If P(x) and Q(x) have a common factor (x-

h),prove that (x-h) is also a factor of P(x)- Q
(x).find the possible common factors when P
(x)=ax^3 + x^2 - 15x - 18 and Q(x)= ax^3 - 14x -
12.also find the corresponding value of a.

Plz show me step of work

This just the same as showing that property with numbers.

If a|p and a|q then a|p-q

p = a*m and q=a*n
p-q = a(m-n) so a|p-q

for your polynomials,
P-Q = (ax^3+x^2-15x-18)-(ax^3-14x-12)
= x^2-x-6
= (x-3)(x+2)

that should get you going, right?

no sir plz i dont know it

huh? surely you recall the distributive property

(x-h) divides P(x), so P(x) = (x-h)*p(x)
similarly, Q(x) = (x-h)*q(x)

So, P-Q = (x-h)*p(x) - (x-h)*q(x)
= (x-h)(p(x)-q(x))
so, x-h divides P-Q

And above, I showed you what that is, and even factored it for you! So, those factors are the only possible common factors of P and Q.

As for finding a, you just need to find a so that those factors divide P and Q.

Sir please explain more.... help us in solving it more

To prove that (x-h) is also a factor of P(x)-Q(x), we need to show that when we divide P(x)-Q(x) by (x-h), the remainder will be zero.

1. First, let's find P(x)-Q(x):

P(x) = ax^3 + x^2 - 15x - 18
Q(x) = ax^3 - 14x - 12

P(x)-Q(x) = (ax^3 + x^2 - 15x - 18) - (ax^3 - 14x - 12)
= ax^3 + x^2 - 15x - 18 - ax^3 + 14x + 12
= x^2 - x + 6

2. Now, let's divide (x-h) into P(x)-Q(x) using polynomial long division:

x - 1
__________________
x - h | x^2 - x + 6
- (x^2 - hx)
___________
- hx + 6

Since the resulting remainder is -hx + 6, we can conclude that (x-h) is a factor if the remainder is zero.

To find the possible common factors, we need to set the remainder equal to zero:

-hx + 6 = 0

Solving for x, we get:
x = 6/h

For (x-h) to be a factor, x should equal h. Therefore, h = 6/h.

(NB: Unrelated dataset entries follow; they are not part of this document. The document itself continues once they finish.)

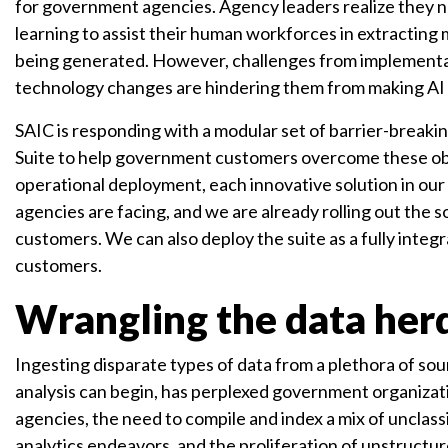
for government agencies. Agency leaders realize they ne
learning to assist their human workforces in extracting 
being generated. However, challenges from implementatio
technology changes are hindering them from making AI
SAIC is responding with a modular set of barrier-breaki
Suite to help government customers overcome these ob
operational deployment, each innovative solution in our
agencies are facing, and we are already rolling out the
customers. We can also deploy the suite as a fully integr
customers.
Wrangling the data her
Ingesting disparate types of data from a plethora of so
analysis can begin, has perplexed government organizatio
agencies, the need to compile and index a mix of unclas
analytics endeavors, and the proliferation of unstructu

Simplifying the expression by multiplying both sides by h, we get:
h^2 = 6

To find the corresponding value of a, let's equate the coefficients of x^3 in P(x) and Q(x):

ax^3 = ax^3

Since these are equal, we can say that the coefficients of x^3 in both P(x) and Q(x) are the same, regardless of the value of 'a'.

In summary:
- (x-h) is a common factor of P(x) and Q(x) if the remainder of (x-h) divided into P(x)-Q(x) is zero.
- The possible common factors in this specific case are h = 6.
- The corresponding value of 'a' does not affect the common factors because the coefficients of x^3 in both P(x) and Q(x) are unaffected by 'a'.